In conclusion, we can identify that the first slang word still in modern use for football/soccer derives from Harrow School with the usage of the word ‘footer’ which first appears in print in 1863. The practise of shortening words, particularly in relation to athletic sports, then adding an ‘er’ suffix appears to have transferred from Harrow to Oxford University in the mid 1870s. Almost certainly words such as ‘socker’ and ‘rugger’ were in use before they were committed to print a decade later. The word ‘soccer’ was initially spelt ‘socker’ and as well as being in use amongst university students it was commonly used in geographical areas where the predominant code of football was rugby union (Cornwall, South Wales) in the 1890s. A spelling of ‘soccer’ rather than ‘socker’ became the recognised version of the word by the early 20th century and this word then spread into the general vocabulary of the game.
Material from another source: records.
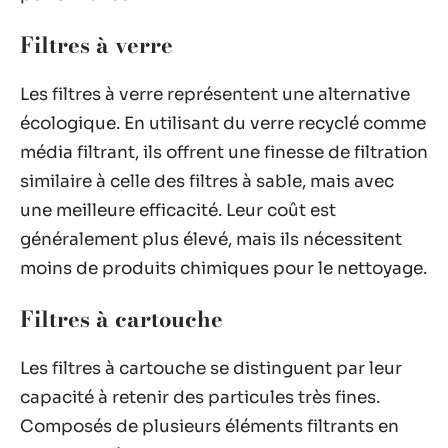
Filtres à verre
Les filtres à verre représentent une alternative
écologique. En utilisant du verre recyclé comme
média filtrant, ils offrent une finesse de filtration
similaire à celle des filtres à sable, mais avec
une meilleure efficacité. Leur coût est
généralement plus élevé, mais ils nécessitent
moins de produits chimiques pour le nettoyage.
Filtres à cartouche
Les filtres à cartouche se distinguent par leur
capacité à retenir des particules très fines.
Composés de plusieurs éléments filtrants en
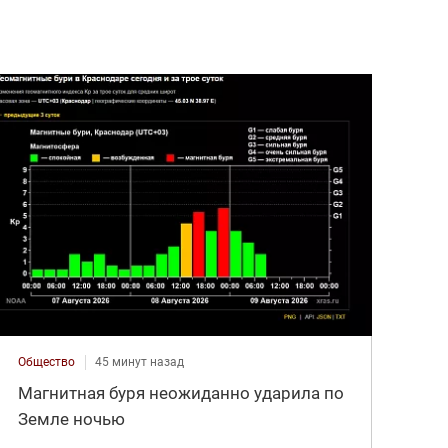
Общество
45 минут назад
Магнитная буря неожиданно ударила по
Земле ночью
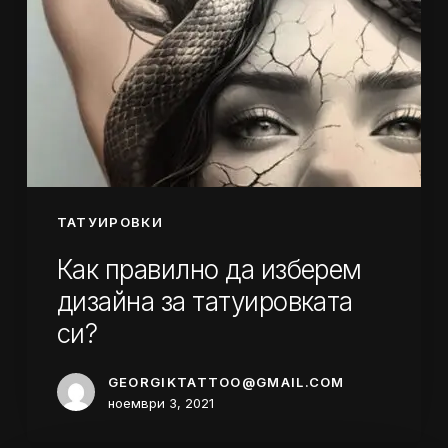
ТАТУИРОВКИ
Как правилно да изберем
дизайна за татуировката
си?
GEORGIKTATTOO@GMAIL.COM
ноември 3, 2021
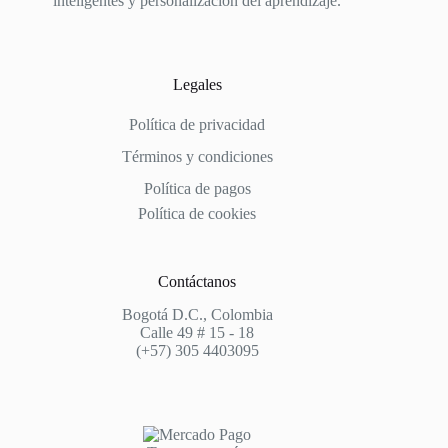
inteligentes y personalización del aprendizaje.
Legales
Política de privacidad
Términos y condiciones
Política de pagos
Política de cookies
Contáctanos
Bogotá D.C., Colombia
Calle 49 # 15 - 18
(+57) 305 4403095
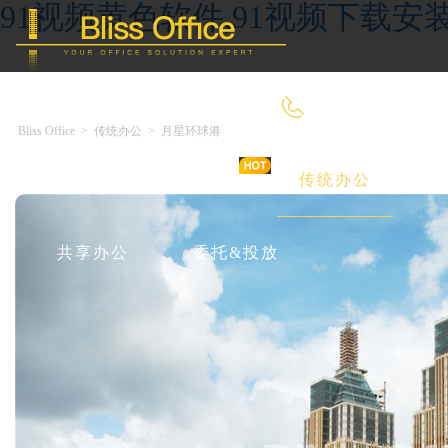
91视频黄色软件,91视频下载安装
4000-966-918
Bliss Office
>
传统办公
>
月星环球港
首 页
优选好房
传统办公
共享办公
委托&投放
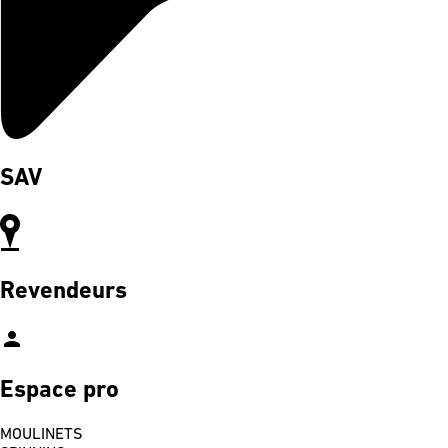
SAV
Revendeurs
person
Espace pro
MOULINETS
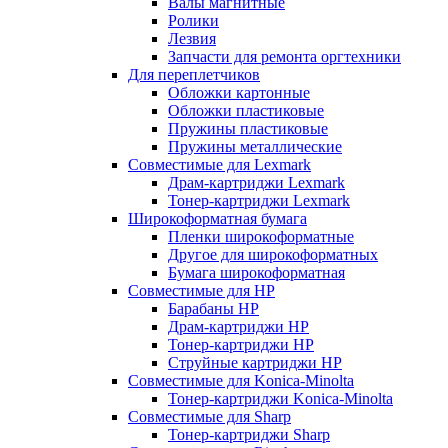
Валы магнитные
Ролики
Лезвия
Запчасти для ремонта оргтехники
Для переплетчиков
Обложки картонные
Обложки пластиковые
Пружины пластиковые
Пружины металлические
Совместимые для Lexmark
Драм-картриджи Lexmark
Тонер-картриджи Lexmark
Широкоформатная бумага
Пленки широкоформатные
Другое для широкоформатных
Бумага широкоформатная
Совместимые для HP
Барабаны HP
Драм-картриджи HP
Тонер-картриджи HP
Струйные картриджи HP
Совместимые для Konica-Minolta
Тонер-картриджи Konica-Minolta
Совместимые для Sharp
Тонер-картриджи Sharp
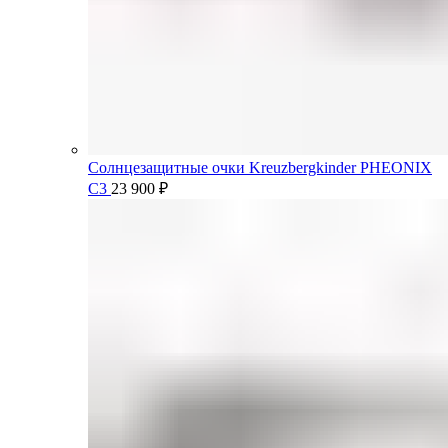
Солнцезащитные очки Kreuzbergkinder PHEONIX
C3
23 900
₽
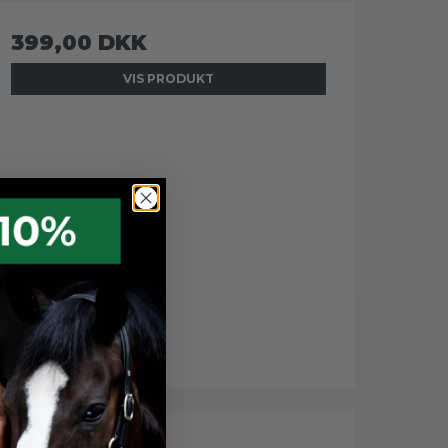
399,00 DKK
VIS PRODUKT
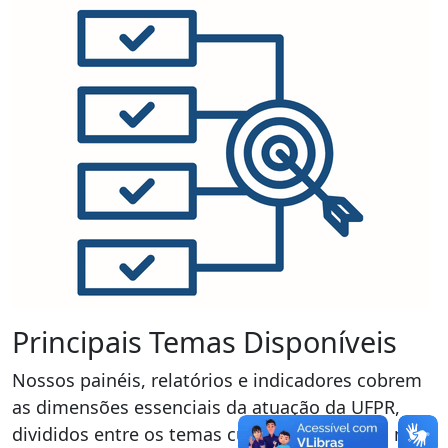
Principais Temas Disponíveis
Nossos painéis, relatórios e indicadores cobrem
as dimensões essenciais da atuação da UFPR,
divididos entre os temas cujos dados são os mais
Soccer has remained in the vocabulary of British football, and indeed, when the Players’ Union relaunched their magazine was titled: ‘Soccer: The Official Journal of the Football Players’ Union’. Soccer Star was for many years the most popular British weekly magazine devoted to the association game, and ran from 1952 until 1970.

So ‘soccer’ is a word that derives from the elite classes of Oxford University students in the last quarter of the nineteenth century. It is perhaps not surprising that ‘soccer’ is used instead of ‘football’ in the United States where another version of football (‘American football’) enjoys greater popularity, and probably for the same reasons as those newspapers in Cornwall and South Wales used ‘soccer’ back in the 1890s. It distinguishes association football from other more popular codes of the game in those areas. Nevertheless ‘soccer’ remains a word of British English origin and not American English.